__WORK TASK__. Search the entries below for the word "Houssayn" and copy every line where it appears.

Stored data entries:
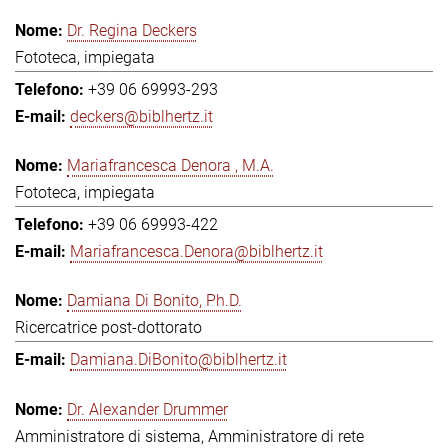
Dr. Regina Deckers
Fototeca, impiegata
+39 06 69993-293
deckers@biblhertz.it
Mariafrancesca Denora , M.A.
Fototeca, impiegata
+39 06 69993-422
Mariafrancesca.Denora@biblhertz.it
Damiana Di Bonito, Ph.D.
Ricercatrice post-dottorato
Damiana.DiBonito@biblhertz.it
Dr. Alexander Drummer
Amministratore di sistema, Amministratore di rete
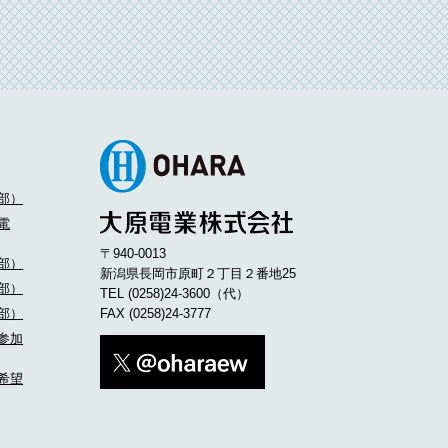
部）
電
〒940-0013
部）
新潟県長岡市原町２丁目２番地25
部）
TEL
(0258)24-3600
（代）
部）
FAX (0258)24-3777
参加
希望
* * *
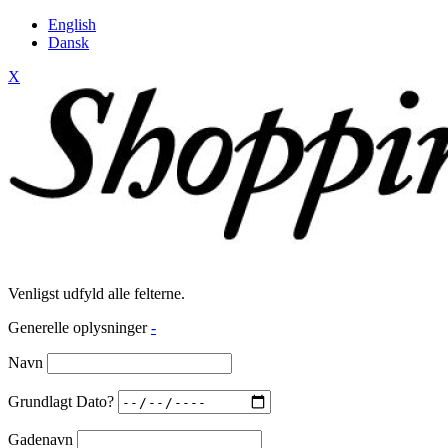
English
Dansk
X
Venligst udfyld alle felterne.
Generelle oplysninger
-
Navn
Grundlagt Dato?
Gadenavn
---
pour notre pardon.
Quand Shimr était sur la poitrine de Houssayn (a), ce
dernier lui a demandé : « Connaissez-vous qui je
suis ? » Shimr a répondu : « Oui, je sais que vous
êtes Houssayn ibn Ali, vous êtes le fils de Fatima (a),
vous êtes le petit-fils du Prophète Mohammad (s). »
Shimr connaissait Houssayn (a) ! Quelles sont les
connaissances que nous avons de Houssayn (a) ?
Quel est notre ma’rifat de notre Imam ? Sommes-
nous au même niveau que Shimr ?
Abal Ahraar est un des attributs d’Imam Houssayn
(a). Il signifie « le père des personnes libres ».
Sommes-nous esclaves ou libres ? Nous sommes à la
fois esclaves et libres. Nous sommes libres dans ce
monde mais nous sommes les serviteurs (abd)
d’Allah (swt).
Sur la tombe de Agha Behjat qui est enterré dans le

__EXERCISE OUTPUT__.
Quand Shimr était sur la poitrine de Houssayn (a), ce
êtes Houssayn ibn Ali, vous êtes le fils de Fatima (a),
Shimr connaissait Houssayn (a) ! Quelles sont les
connaissances que nous avons de Houssayn (a) ?
Abal Ahraar est un des attributs d’Imam Houssayn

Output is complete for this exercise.